──────── Selected excerpt
Ballot Initiatives Rise As a Route Around Legislative Gridlock

Term limits, finance reform put in voters' hands

Direct democracy" is catching on as never before.

Voters in 24 states will face a record number of ballot initiatives on Nov. 5, ranging from term limits and campaign finance reform to hunting techniques and cleanup of the Everglades.

The initiatives are significant not only for changes they bring to the states, but also for the signals they send to Capitol Hill. In the past 10 years, the number of ballot initiatives has more than doubled - from 41 in 1986 to 93 this year - a clear signal of frustration with traditional representative democracy.

"The public tends to be very skeptical of government these days, and it has become increasingly aware of how the initiative process works," says Joan Ponessa of the Public Affairs Research Institute in Princeton, N.J. "More groups have decided that if they can't get [what they want] through the legislature, they'll put it on the ballot."
────────────────
Copy the ballot initiatives article starting with "Voters in 24" and going on through "traditional representative democracy.", but swap "Everglades" out for "Great Lakes". Work only from the ballot initiatives article above.
──────── Information given
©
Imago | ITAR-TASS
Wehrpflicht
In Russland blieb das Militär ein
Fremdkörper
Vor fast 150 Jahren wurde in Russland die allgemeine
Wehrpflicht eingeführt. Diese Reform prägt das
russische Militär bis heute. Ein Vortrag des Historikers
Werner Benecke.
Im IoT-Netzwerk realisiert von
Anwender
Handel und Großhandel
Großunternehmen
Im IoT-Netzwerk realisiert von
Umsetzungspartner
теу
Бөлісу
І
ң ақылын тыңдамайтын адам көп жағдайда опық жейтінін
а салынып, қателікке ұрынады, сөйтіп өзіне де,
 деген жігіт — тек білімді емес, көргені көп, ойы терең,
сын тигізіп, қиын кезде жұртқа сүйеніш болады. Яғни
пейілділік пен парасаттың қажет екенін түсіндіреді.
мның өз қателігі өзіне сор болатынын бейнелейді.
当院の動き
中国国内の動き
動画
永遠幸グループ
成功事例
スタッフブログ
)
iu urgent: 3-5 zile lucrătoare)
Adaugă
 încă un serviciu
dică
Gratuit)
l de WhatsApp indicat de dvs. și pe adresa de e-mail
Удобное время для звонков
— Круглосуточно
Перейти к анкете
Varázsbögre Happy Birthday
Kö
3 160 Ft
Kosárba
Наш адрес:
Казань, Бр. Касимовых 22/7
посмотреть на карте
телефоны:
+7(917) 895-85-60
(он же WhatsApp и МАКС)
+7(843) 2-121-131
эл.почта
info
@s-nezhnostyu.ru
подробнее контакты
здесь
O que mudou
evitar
────────────────
● **Answer for this exercise**
Voters in 24 states will face a record number of ballot initiatives on Nov. 5, ranging from term limits and campaign finance reform to hunting techniques and cleanup of the Great Lakes.

The initiatives are significant not only for changes they bring to the states, but also for the signals they send to Capitol Hill. In the past 10 years, the number of ballot initiatives has more than doubled - from 41 in 1986 to 93 this year - a clear signal of frustration with traditional representative democracy.